■ PASSAGE FOR REVIEW ■
○ ○ ○
Tuesday, November 15, 2011


INTRODUCTION: This essay spins from conversation with Edward Fudge regarding my religious roots in what is  called  the American 'Restoration Movement.' This  'back to the Bible desiring  to restore the 'original church' movement is the origins of present day 'Disciples Of Christ' , 'Independent Christian Church', and ' non-instrumental Church of Christ.' If you are not interested in this topic the larger part of the essay is my attempt to describe and explain the present day spiritual/psychological disposition of America regarding such areas of Soul, Spirit and the Human-God relationship.
Hi Edward. I appreciate the explanation you give regarding this difference between Alexander Campbell and Barton W. Stone. That distinction had not been clear to me. I wonder if Stone or his followers were conscious of that difference or not? If so was he bothered that Campbell may have had little confidence in a living and active Spirit? If so how might he have justified, if he did, joining forces. Perhaps such things can never be known. A Christian Church that was a part of the  James O'Kelley branch of the Restoration Movement which did not join in with the Campbells is the 'Christian Church' that later became a part of the Congregational-Christian Church in the early 20th century and a part of the UCC in 1957. So my original roots from the Restoration Movement  are a significant part of the United Church of Christ's history and formation.  The UCC  forming, in my view, reflects the early  spirit of the Restoration Movement in its strong desire to establish unity above private interpretation of the Bible... or as they said, 'In matters of faith -unity, in matters of opinion- freedom and in all things- love.'  An historic gathering  of the  Campbell-Stone branches of this Restoration Movement happened at Cane Ridge, Kentucky in 1801. It is referred to as the Cane Ridge Revival Camp Meeting.

Edward, you use the word 'humanistic' to describe Campbell's seeming total reliance on intellect and will minus confidence in God's Spirit as being a part of a not well balanced religious perspective. I think your assessment of Campbell is correct and that emphasis gave birth to the extreme legalism that has been so much a part of the movement he greatly influenced. So many  interpretations  and 'essential'  rules became the basis of what became very typical church 'splits' in the more conservative parts of the movement.  That attitude I think is similar to what Paul is often referring to when he speaks of the 'flesh.' It is the source of dangerous human pride whose confidence is in the conscious ego's  reasoning power  and the practical belief that is all there is to one's human psyche or inner life. It is certainly an attitude that is common in early America  both in the secular and religious realms  and not just in our Restoration Movement. Though this is a very extreme example you have identified in Alexander Campbell.
○ ○ ○
■ DATA SUPPLIED ■
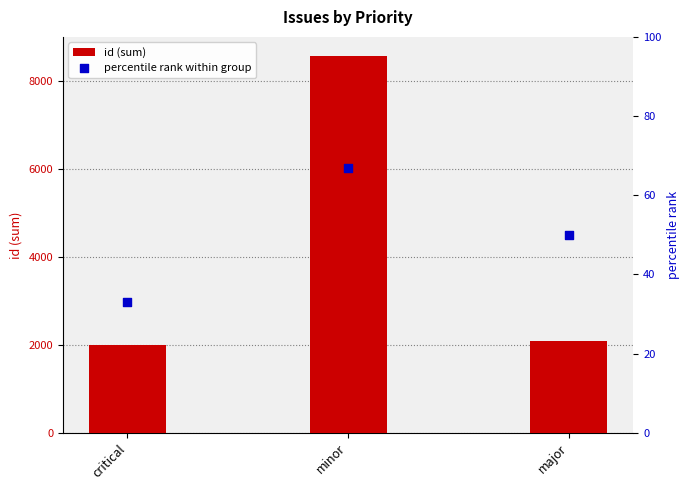

Is the value of percentile rank within group at critical greater than the value of id (sum) at major?

No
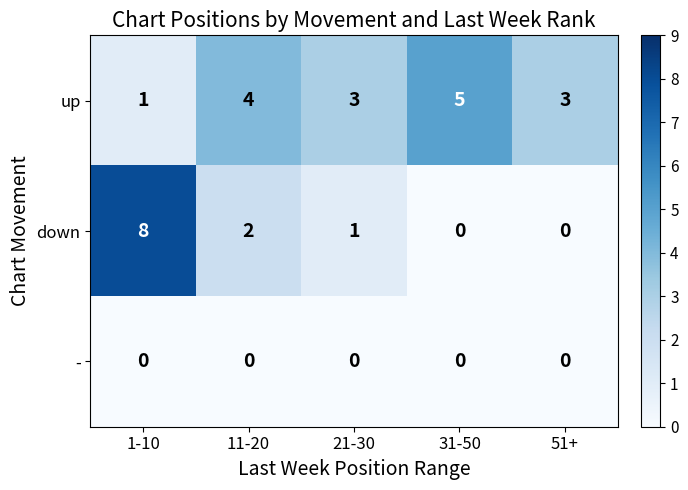

Reading left to right, transcribe all the data shown in this chart.

up: 1	4	3	5	3
down: 8	2	1	0	0
-: 0	0	0	0	0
○ ○ ○
■ TASKS FOR THIS EXERCISE ■
**A.** In the essay on the Restoration Movement, where did the 1801 gathering of the Campbell-Stone branches take place?
**B.** Extend the essay on the Restoration Movement, picking up right after its last sentence.

■ EXPECTED RESPONSES ■
**A.** Cane Ridge, Kentucky

**B.**
Most people who call themselves humanists, I think, would likely also consider the above a narrow view of what we humans are within. Many humanists would agree that humans also have a Spirit aspect to their inner self that is beyond intellect and will. Even an atheistic humanist might not fall victim to the problem you describe Campbell, and so many others, having in various degrees. Of course some humanists, even though not religious, today would view humans in a way similar to Campbell.... all head, intellect and will.  He was different in that he turned that intellect on to a quite literal and mechanical view of the Holy Bible. So I think you are correct to apply the word to Campbell.

I could be called a humanist in the sense that I believe that Humans and God are not best understood as being naturally split off from each other, of God -Human needing to be considered a dualism . Of where God making God's self known to the Human means God intruding or somehow invading into the inner life and mind of the human against his or her nature(which God created)in some way that is not natural to the human. I think that a human can become profoundly conscious of being connected and included in God without any natural law being suspended or changed. This, I want to stress, can be an experience of both miracle and ecstasy equivalent to any supernatural story in or out of the Bible. In one way my unusual experiences in 1985 'seemed' to be an invasion into my mind from outside(I think it seemed more that way by concerned others  than to me) but with time I was able to reach the firm conclusion that the experience was in total harmony with my own nature so not supernatural. I take it as a time(s) where I became extremely aware of the inter relationship of the human self and the Sacred. It was an experience of both 'miracle and ecstasy' and was completely natural. Thus I became more my true self than I was before. I was not changed against some part of myself. I was not intruded upon by God but God became far more perceived through whatever the natural laws of the soul and Spirit are. Those laws do not set aside any other natural laws in order to operate. God and the human exist in a harmony and in my belief have a mutual  need of each other. I believe God becomes more complete and at harmony with God's self each time a human becomes more complete. Sadly, sometimes this process is  of necessity one of the mutual suffering of both God and human. There are times in natural human history when that harmony is more fully experienced, known, perceived very directly and with all of one's senses and mind. Such are times that humans call miracle and ecstasy. I believe it was Tillich who said something like, 'Ecstasy is the miracle of the inner life and miracle is the ecstasy of outer reality.' That makes very good sense to me as I relate it to August 85.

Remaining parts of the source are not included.